Les causes de ces maladies sont diverses, et vont de l’âge à la génétique. Probablement liée à la tendance de surconsommation actuelle, l’obésité figure également parmi les principaux facteurs de risque. Des études antérieures ont notamment révélé que les personnes ayant un indice de masse corporelle élevé couraient 30% plus de risques de développer une ou plusieurs maladies cardiovasculaires (insuffisance veineuse ou artérielle, hypertension artérielle, athérosclérose, …).
Rien qu’au Royaume-Uni, il y aurait plus de 100 000 hospitalisations pour crise cardiaque par année, soit environ une toutes les cinq minutes. Après un infarctus, le cœur ne possède qu’une capacité très limitée de cicatrisation, exposant les survivants à des séquelles (telles que l’insuffisance cardiaque) permanentes.
Les technologies d’ingénierie tissulaire auraient peut-être le potentiel d’inverser cette tendance. Les chercheurs, de l’Université de Manchester, ont créé un gel qui peut être injecté directement dans le cœur. Il agit comme un échafaudage pour aider les cellules à se développer et former de nouveaux tissus cardiaques.
« Bien qu’elle n’en soit qu’à ses débuts, le potentiel de cette nouvelle technologie pour aider à réparer les cœurs défaillants après une crise cardiaque est énorme », affirme dans un communiqué Katharine King, auteure principale de la nouvelle recherche et doctorante à l’Université de Manchester.
Des technologies de gel injectable similaires existent déjà pour la réparation cellulaire, mais étaient jusqu’ici uniquement destinées au cartilage ou aux vaisseaux sanguins. Ces dernières se basent généralement sur la culture de cellules dans des substrats gélifiés qui sont ensuite placés chirurgicalement sur les zones d’intervention. Elles peuvent également être utilisées lors d’angioplasties ou de lors de la pose de stents.
Mais jusqu’à présent, les tentatives de réparation du tissu cardiaque concernaient plutôt l’injection de cellules reprogrammées (qui se différencient en cellules cardiaques). Or, seulement 1% de ces cellules ont survécu et sont restées en place sur la cicatrice lors d’études précédentes. Grâce à ce gel cependant, ces cellules pourraient tenir correctement en place et se multiplier plus efficacement.
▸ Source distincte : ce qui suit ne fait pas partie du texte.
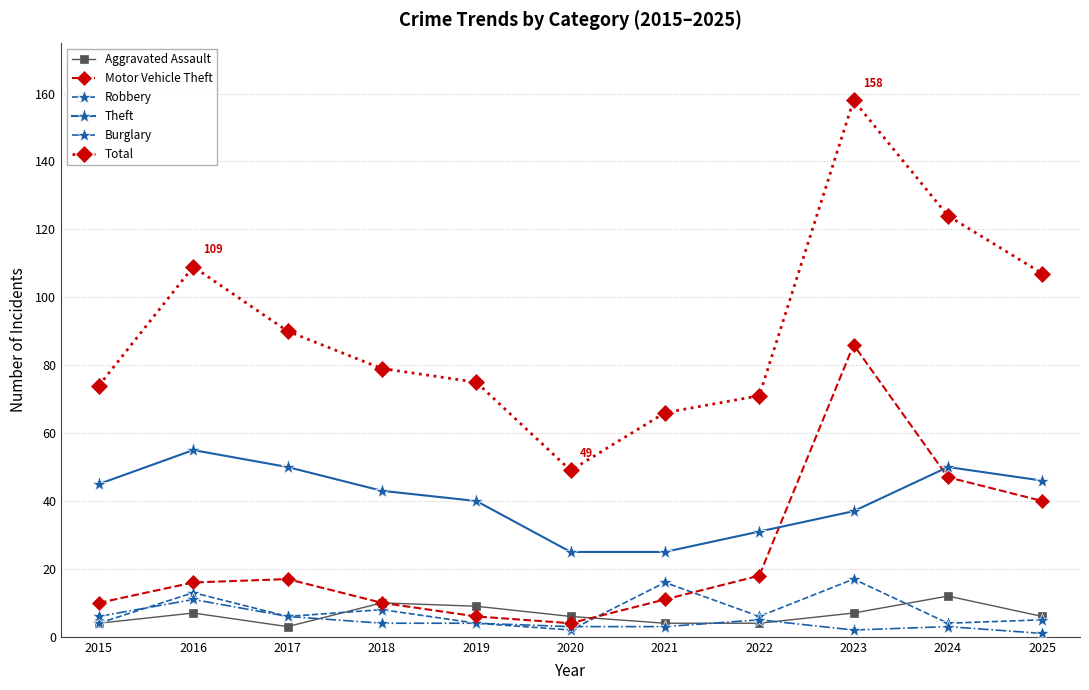

What is the difference between the second highest and second lowest values in the Theft series?

25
Un gel malléable à base de peptides
Pour un traitement réussi, un bon apport sanguin est nécessaire pour que les cellules injectées se développent efficacement en nouveaux tissus. Les chercheurs ont alors d’abord utilisé leur gel sur des cellules de vaisseaux sanguins isolées, qui ont pu croître efficacement.
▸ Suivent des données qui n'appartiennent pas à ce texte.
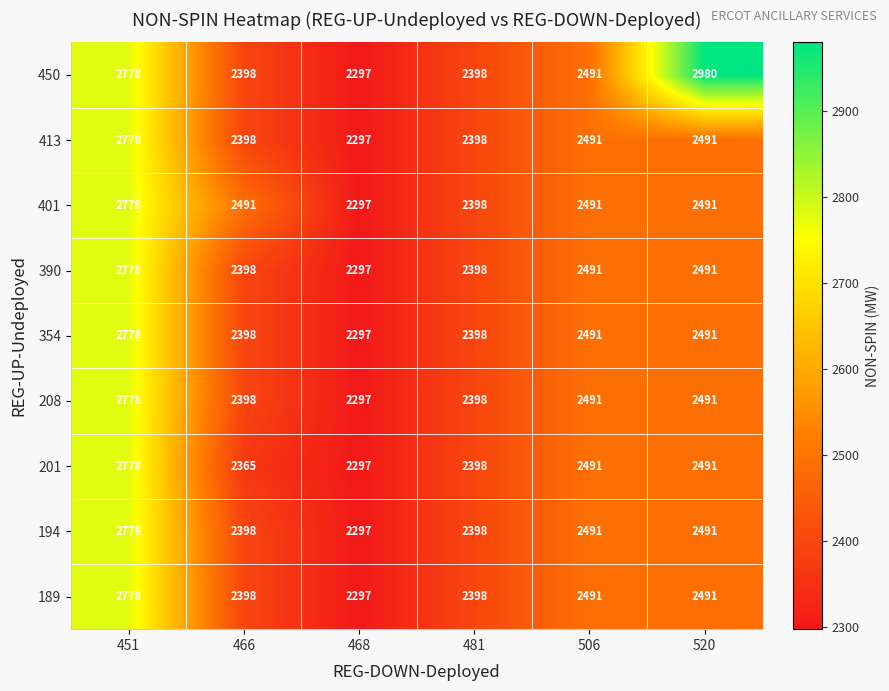

Count the number of data series in this chart.

9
Ensuite, le gel a été utilisé sur des cellules humaines reprogrammées et différenciées en cellules cardiaques. Les cellules ont pu se multiplier in vitro et au bout de trois semaines, elles ont commencé à battre à l’unisson. Sur des souris saines (in vivo), les écho- et électro-cardiogrammes ont montré que le gel a pu être correctement injecté sans induire de toxicité. Le substrat gélifié a été injecté avec un marqueur fluorescent dans le cœur des souris. Le suivi via la fluorescence a révélé que le gel contenant les cellules réparatrices s’était fixé aux parois cardiaques pendant deux semaines, temps suffisant pour une bonne cicatrisation.
Le substrat de gel est composé de chaînes peptidiques dont la malléabilité naturelle des liaisons permet une conservation de son intégrité sous différents états. Lorsqu’il est soumis à un certain degré de stress, les peptides peuvent notamment se désassembler et se comporter comme un liquide, idéal pour une injection. Quand le stress est supprimé (une fois le liquide injecté), les peptides se réassemblent pour se comporter en solide et maintenir efficacement les cellules en place lorsqu’elles se lient au cœur.
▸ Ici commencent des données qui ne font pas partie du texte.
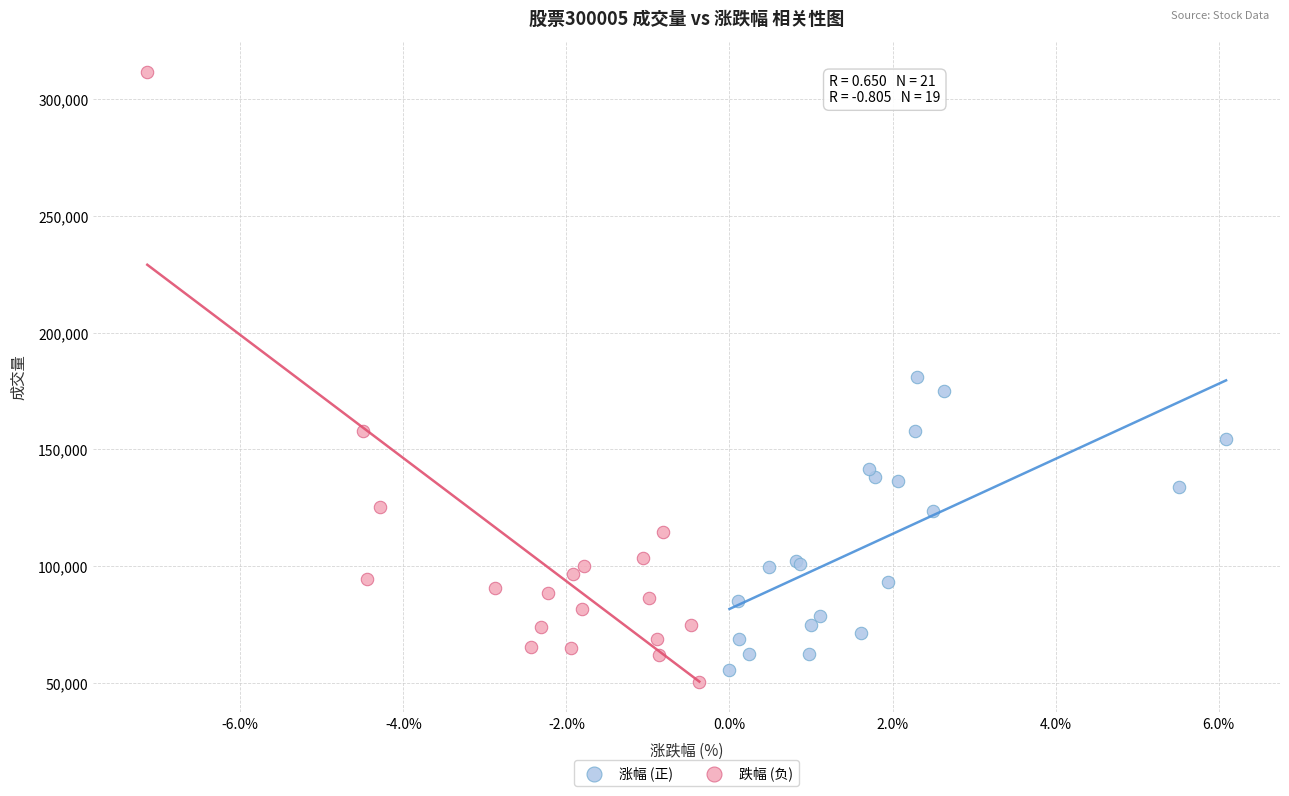

Which series has the largest Y range (max minus min)?

跌幅 (负)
Prochainement, les scientifiques prévoient de tester la technologie sur des souris ayant subi un infarctus, afin de déterminer si le myocarde peut cicatriser assez efficacement pour retrouver ses capacités optimales de pompage. À terme, ce gel pourrait permettre de résoudre l’un des problèmes majeurs entravant le développement des thérapies cellulaires.